[Collected data]
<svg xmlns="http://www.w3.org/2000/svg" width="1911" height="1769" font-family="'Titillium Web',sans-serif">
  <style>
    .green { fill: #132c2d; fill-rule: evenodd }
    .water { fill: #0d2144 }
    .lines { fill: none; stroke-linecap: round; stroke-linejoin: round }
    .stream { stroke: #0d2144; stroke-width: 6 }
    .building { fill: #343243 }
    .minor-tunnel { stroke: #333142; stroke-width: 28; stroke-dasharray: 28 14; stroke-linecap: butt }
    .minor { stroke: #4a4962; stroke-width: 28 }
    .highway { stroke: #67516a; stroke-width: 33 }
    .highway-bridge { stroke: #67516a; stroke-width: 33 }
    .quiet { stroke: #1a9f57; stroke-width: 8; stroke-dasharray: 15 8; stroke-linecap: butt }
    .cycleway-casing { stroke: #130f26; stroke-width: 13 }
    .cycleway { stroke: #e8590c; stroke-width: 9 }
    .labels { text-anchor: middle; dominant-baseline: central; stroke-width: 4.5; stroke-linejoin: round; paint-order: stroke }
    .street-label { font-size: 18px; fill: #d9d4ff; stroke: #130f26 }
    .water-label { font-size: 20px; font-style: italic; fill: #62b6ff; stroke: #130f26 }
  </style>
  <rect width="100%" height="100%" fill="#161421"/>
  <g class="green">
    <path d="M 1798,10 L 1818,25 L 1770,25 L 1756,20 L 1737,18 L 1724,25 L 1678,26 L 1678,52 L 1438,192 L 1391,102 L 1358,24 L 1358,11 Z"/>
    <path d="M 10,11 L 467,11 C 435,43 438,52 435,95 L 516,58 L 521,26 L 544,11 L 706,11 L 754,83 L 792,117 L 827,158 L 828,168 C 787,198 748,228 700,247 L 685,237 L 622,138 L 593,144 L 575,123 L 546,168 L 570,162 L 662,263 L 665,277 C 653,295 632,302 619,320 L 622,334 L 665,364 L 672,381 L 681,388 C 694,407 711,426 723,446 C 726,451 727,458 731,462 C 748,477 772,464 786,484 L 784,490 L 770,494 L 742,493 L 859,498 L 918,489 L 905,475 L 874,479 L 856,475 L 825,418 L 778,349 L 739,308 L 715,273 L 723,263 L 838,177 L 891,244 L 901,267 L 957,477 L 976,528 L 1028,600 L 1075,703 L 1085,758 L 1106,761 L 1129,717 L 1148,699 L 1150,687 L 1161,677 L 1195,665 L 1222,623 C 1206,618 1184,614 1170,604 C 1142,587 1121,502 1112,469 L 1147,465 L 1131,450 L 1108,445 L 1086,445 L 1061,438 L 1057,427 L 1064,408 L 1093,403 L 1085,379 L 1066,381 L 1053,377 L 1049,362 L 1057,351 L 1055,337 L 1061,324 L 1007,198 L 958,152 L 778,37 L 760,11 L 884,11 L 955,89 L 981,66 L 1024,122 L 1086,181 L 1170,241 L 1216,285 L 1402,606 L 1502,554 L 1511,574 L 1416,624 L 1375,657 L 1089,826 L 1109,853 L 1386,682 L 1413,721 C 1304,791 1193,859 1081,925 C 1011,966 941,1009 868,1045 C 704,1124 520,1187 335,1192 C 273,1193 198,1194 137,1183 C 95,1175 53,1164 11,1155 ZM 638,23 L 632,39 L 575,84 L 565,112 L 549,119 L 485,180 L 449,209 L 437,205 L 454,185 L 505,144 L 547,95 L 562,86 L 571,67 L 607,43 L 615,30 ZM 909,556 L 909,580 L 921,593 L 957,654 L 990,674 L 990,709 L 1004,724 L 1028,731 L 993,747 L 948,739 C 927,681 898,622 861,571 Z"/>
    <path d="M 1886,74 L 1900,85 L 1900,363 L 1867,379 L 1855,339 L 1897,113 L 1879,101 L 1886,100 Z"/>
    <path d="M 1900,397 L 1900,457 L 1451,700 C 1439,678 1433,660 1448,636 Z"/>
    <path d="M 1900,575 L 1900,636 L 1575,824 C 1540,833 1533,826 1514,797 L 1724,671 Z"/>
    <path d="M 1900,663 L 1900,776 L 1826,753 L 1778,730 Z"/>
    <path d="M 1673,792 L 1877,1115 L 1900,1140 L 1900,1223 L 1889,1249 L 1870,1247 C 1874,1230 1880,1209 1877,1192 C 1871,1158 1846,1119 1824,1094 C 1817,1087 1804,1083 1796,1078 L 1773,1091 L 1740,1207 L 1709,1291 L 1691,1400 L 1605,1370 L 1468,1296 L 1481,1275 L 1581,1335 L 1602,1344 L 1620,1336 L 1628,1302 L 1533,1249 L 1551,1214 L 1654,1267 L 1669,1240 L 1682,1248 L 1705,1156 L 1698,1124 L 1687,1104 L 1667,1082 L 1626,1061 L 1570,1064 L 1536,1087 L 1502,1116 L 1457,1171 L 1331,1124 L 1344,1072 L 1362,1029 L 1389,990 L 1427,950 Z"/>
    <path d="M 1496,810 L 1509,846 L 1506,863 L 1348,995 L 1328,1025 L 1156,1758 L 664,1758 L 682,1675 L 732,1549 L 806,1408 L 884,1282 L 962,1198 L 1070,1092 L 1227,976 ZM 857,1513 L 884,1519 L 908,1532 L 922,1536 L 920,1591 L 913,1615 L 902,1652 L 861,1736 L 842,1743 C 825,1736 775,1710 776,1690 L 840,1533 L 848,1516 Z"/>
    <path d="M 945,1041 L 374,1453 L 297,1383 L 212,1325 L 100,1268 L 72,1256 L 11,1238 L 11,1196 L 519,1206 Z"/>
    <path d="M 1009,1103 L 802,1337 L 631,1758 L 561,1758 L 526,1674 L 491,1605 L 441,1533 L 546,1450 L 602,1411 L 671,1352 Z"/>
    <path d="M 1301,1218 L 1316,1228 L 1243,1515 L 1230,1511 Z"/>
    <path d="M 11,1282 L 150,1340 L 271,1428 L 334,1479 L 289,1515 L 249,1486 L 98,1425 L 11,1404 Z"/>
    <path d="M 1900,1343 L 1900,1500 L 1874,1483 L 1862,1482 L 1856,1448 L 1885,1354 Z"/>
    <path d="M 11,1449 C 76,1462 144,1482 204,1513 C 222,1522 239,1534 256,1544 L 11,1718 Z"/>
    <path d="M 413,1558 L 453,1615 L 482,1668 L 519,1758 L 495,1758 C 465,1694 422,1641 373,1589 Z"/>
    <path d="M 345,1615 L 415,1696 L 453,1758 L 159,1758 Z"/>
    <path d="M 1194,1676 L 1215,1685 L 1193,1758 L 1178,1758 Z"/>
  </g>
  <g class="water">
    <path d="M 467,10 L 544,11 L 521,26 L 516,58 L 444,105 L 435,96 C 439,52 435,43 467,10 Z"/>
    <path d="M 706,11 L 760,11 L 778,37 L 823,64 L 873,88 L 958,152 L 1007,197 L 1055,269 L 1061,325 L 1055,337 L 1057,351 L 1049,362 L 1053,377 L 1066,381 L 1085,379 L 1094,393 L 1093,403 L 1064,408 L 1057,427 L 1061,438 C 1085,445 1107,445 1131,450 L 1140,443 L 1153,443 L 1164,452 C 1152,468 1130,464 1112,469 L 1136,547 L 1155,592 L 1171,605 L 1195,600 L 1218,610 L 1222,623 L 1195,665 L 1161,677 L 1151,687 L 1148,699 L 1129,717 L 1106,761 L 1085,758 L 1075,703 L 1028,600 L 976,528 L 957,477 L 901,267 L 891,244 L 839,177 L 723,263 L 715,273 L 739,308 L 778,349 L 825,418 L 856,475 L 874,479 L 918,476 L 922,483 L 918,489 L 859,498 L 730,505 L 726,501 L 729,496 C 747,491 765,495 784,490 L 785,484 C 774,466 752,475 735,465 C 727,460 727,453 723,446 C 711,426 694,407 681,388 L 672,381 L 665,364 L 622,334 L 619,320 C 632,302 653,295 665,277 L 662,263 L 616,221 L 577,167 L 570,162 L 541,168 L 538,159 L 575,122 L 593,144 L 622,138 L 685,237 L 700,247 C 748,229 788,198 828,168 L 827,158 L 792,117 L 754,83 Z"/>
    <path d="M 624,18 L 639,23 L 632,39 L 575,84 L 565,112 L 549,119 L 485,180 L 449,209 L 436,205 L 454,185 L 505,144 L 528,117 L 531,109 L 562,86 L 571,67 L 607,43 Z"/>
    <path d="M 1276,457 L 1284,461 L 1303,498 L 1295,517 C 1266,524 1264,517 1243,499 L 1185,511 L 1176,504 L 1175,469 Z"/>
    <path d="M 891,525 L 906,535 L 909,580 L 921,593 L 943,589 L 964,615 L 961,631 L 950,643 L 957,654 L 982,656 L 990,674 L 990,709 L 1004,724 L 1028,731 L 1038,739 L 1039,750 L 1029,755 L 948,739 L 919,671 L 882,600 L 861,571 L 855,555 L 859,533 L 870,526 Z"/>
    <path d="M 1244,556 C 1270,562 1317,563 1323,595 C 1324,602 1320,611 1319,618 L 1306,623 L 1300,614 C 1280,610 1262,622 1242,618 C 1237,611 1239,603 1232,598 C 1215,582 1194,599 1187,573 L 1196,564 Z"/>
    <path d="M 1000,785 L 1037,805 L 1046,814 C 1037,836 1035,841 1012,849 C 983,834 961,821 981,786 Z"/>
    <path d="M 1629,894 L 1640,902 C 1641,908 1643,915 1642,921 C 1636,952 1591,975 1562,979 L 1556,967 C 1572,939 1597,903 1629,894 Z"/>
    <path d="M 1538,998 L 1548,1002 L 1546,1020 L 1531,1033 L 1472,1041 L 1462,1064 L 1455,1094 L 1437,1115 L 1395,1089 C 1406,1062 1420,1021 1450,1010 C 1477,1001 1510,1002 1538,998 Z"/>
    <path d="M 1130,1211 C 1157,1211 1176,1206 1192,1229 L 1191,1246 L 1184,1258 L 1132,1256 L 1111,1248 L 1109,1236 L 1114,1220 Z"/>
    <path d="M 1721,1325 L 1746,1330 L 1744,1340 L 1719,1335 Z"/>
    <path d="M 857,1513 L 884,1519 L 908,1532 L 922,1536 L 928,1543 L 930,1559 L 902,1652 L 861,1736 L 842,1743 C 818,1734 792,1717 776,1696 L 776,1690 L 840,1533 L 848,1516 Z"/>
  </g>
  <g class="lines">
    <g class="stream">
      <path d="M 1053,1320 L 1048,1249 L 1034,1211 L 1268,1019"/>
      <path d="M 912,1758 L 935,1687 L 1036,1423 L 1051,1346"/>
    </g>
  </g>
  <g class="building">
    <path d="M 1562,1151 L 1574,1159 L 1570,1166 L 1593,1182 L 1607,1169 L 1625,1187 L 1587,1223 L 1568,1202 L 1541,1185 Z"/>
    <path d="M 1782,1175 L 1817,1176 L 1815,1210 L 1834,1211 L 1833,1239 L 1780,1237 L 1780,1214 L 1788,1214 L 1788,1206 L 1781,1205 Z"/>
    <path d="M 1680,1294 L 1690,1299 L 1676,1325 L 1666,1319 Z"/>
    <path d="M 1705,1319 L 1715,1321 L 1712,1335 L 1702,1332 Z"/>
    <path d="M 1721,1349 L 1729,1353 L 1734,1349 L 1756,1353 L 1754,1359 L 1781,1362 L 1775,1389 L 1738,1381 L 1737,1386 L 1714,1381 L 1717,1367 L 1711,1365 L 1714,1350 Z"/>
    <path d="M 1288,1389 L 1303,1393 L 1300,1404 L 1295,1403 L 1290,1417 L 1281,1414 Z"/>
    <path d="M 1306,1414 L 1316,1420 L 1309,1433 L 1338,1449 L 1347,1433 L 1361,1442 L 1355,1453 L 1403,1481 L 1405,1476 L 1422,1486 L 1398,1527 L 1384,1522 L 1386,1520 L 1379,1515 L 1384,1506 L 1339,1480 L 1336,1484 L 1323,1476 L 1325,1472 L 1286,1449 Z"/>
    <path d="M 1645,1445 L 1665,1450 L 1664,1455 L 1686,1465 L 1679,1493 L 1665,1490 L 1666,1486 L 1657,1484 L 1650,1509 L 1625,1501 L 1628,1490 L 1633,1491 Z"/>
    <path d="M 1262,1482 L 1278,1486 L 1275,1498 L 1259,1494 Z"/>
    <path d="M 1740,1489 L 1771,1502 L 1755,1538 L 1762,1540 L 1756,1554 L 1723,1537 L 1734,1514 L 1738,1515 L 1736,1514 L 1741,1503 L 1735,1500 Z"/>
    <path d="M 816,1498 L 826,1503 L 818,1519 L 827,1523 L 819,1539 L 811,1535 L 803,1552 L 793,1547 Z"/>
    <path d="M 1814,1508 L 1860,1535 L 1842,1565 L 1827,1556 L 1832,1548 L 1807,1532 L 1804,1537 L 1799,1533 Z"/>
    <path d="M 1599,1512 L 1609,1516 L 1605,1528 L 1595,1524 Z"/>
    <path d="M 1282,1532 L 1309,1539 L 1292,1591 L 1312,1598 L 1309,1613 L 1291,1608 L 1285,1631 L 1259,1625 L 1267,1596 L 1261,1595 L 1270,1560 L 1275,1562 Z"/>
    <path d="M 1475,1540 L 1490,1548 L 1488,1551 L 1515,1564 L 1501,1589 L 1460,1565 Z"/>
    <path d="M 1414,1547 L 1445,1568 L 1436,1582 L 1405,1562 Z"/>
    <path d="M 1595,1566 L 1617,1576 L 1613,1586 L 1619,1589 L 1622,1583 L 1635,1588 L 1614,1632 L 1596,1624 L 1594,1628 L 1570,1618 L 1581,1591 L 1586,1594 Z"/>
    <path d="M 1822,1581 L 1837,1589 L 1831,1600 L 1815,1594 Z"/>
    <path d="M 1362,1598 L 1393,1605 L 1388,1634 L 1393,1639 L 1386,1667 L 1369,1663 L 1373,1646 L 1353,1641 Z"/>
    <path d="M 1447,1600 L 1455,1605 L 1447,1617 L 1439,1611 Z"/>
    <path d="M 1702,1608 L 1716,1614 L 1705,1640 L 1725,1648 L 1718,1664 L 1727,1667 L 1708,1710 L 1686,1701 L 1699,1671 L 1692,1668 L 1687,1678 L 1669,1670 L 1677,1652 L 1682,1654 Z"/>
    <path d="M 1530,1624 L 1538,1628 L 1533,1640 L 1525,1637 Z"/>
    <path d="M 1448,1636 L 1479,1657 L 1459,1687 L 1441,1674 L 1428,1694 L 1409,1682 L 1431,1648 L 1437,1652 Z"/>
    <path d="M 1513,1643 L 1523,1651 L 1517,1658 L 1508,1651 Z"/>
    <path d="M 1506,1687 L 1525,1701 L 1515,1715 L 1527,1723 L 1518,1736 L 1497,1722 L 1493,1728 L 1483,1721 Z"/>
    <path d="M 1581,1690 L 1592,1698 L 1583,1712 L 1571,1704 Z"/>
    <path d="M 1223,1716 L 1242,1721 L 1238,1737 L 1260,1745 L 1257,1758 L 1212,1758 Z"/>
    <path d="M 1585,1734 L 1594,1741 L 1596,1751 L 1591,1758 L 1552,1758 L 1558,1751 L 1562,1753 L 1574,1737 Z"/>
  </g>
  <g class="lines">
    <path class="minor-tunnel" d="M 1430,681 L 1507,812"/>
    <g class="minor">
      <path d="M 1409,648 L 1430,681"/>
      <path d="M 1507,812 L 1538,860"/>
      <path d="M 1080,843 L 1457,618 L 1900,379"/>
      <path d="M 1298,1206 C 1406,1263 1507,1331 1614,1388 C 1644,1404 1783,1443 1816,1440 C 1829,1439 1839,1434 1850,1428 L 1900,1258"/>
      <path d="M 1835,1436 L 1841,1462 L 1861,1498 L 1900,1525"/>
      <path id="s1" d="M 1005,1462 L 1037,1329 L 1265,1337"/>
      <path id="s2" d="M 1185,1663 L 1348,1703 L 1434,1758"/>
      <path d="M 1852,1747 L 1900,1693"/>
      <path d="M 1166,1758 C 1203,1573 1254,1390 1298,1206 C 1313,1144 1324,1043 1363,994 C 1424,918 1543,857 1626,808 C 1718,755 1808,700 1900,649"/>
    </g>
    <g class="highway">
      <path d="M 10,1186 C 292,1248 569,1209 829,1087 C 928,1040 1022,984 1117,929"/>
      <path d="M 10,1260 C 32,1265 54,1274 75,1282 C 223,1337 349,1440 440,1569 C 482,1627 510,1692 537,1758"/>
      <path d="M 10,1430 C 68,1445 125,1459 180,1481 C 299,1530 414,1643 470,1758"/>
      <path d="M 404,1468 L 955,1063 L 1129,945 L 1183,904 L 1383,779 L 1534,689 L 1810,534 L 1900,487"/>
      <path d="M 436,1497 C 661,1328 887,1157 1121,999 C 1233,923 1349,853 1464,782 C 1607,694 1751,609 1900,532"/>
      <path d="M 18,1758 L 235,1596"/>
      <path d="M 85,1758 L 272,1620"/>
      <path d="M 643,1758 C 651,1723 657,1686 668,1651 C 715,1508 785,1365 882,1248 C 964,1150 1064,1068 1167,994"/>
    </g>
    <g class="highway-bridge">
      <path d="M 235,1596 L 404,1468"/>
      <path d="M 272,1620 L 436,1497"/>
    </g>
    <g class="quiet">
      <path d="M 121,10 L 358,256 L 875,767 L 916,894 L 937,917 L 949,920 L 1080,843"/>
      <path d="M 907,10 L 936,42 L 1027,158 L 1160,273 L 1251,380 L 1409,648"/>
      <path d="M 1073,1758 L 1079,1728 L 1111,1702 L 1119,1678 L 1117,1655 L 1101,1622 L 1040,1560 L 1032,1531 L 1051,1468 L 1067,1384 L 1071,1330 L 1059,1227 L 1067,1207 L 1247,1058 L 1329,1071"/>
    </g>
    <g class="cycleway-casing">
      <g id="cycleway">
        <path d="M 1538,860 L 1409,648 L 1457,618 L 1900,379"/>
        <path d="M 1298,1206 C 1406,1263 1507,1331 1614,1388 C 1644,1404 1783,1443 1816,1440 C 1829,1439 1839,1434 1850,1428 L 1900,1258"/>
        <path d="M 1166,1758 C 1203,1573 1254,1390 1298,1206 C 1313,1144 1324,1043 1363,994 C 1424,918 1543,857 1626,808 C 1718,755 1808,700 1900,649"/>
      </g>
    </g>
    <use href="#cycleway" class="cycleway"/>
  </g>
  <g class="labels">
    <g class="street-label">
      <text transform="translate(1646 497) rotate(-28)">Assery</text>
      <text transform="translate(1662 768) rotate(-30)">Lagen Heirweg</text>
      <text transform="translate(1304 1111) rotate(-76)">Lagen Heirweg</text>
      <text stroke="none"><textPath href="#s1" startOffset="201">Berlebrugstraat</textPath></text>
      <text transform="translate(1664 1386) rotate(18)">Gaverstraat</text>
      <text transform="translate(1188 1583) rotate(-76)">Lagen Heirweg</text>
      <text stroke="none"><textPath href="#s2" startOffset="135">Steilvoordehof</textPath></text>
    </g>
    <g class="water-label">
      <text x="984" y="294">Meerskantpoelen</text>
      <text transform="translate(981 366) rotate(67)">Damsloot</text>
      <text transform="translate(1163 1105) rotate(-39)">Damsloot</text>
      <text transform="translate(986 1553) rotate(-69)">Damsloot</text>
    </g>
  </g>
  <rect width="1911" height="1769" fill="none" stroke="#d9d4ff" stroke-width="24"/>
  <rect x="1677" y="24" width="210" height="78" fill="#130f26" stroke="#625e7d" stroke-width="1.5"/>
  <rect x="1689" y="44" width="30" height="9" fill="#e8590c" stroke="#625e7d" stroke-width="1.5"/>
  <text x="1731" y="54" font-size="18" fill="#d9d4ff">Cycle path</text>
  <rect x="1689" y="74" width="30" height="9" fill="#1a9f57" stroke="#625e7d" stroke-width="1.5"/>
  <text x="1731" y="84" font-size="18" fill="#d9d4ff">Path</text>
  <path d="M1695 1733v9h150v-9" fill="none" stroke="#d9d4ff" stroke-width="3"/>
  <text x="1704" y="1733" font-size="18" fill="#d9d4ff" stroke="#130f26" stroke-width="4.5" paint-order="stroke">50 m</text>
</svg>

What the exercise asks ▸ Lines to set down from above: the line with "1740,1489 L 1771,1502", the line with "1814,1508 L 1860,1535", and every line between, each exactly as written.

Answer section ▸
    <path d="M 1740,1489 L 1771,1502 L 1755,1538 L 1762,1540 L 1756,1554 L 1723,1537 L 1734,1514 L 1738,1515 L 1736,1514 L 1741,1503 L 1735,1500 Z"/>
    <path d="M 816,1498 L 826,1503 L 818,1519 L 827,1523 L 819,1539 L 811,1535 L 803,1552 L 793,1547 Z"/>
    <path d="M 1814,1508 L 1860,1535 L 1842,1565 L 1827,1556 L 1832,1548 L 1807,1532 L 1804,1537 L 1799,1533 Z"/>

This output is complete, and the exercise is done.